Despite the many changes to the Postal Service since its inception, there is this constant held by our customers: Americans have the right to mail and receive letters and packages with every expectation that no one will tamper with or steal their mail. The Postal Inspection Service, the federal law enforcement, crime prevention and security arm of the Postal Service, helps deliver on that expectation.
The Postal Inspection Service ensures the safety, security and integrity of the U.S. Mail. Their mission is to support and protect the Postal Service and its employees, infrastructure and customers; enforce the laws that defend the nation’s mail system from illegal or dangerous use; and ensure public trust in the mail. The Postal Inspection Service completes this mission with a workforce comprising Postal Inspectors; uniformed Postal Police Officers; contract security providers; and a cadre of professional, technical and administrative employees.

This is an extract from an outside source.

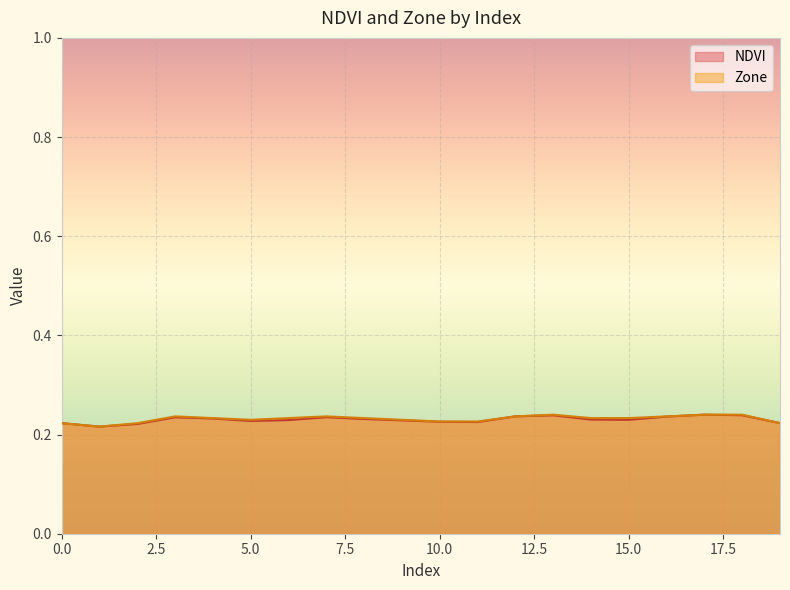

In NDVI, how many points are lower than both neighbors (excluding endpoints)?

4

Our Postal Inspectors investigate a wide range of postal-related crimes, such as mail theft, identity theft, dangerous mail, threatening letters, mail bombs, assaults on our employees and postal-related robberies and burglaries. And they protect against the use of the mail to launder drug money, defraud customers, traffic in illegal drugs and exploit children.
The Postal Inspection Service also maintains a state-of-the-art National Forensic Laboratory, comprising highly trained forensic scientists and technical specialists who play a key role in identifying, apprehending, prosecuting and convicting individuals responsible for postal-related criminal offenses. They provide scientific and technical expertise to the criminal and security investigations of the Postal Inspection Service.

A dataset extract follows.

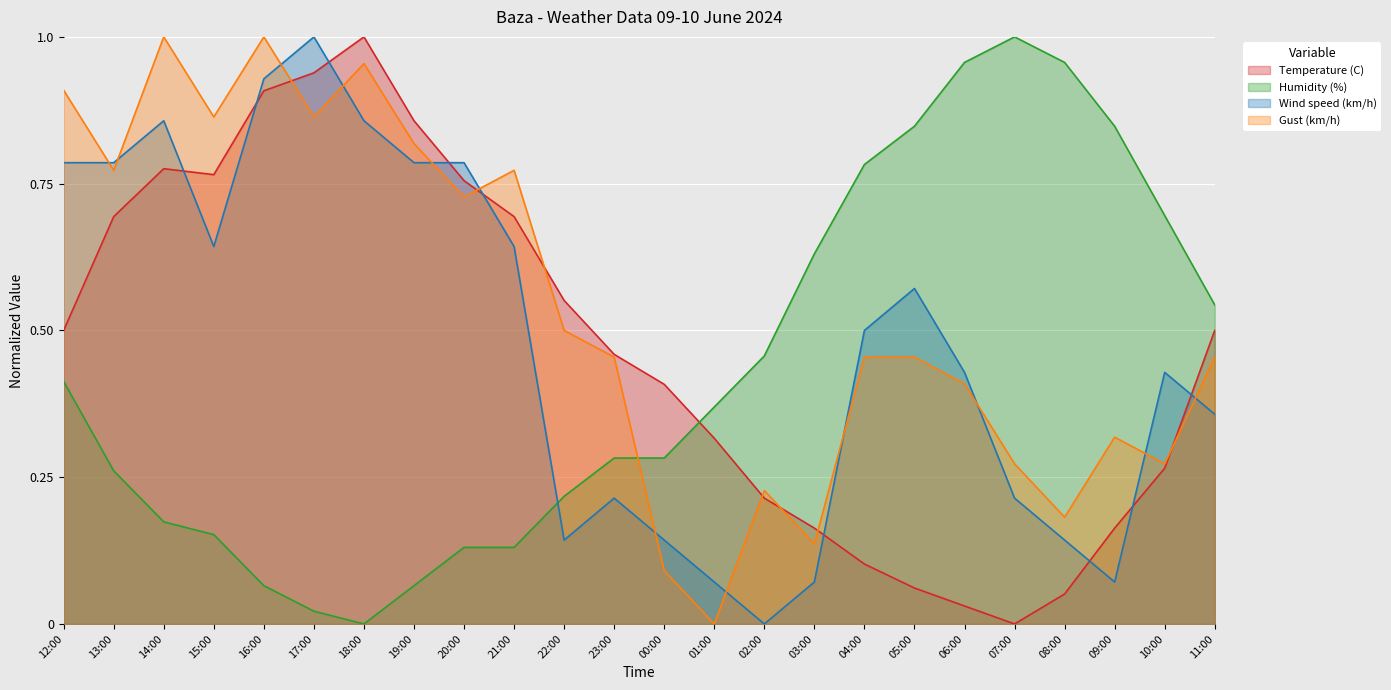

At which label is Temperature (C) closest to 0?

07:00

Carrying out that mission also means ensuring that our employees, customers and some 32,000 Postal Service facilities are safe from criminal attack and the nation’s mail system is protected from criminal misuse. Whether dealing with mail thieves in colonial times, stagecoach robbers in the 1800s, gangsters in the 1930s, Wall Street insider traders in the 1980s, the Unabomber in the 1980s and 1990s, or, in this century, anthrax mailings and cybercrimes — the Postal Inspection Service has been there.
If it has anything to do with safeguarding the safety, security and integrity of the nation’s mail system from criminal misuse, they do it. And they’ve been doing it successfully since Benjamin Franklin appointed William Goddard the first surveyor, the precursor of today’s Postal Inspector, on Aug. 7, 1775.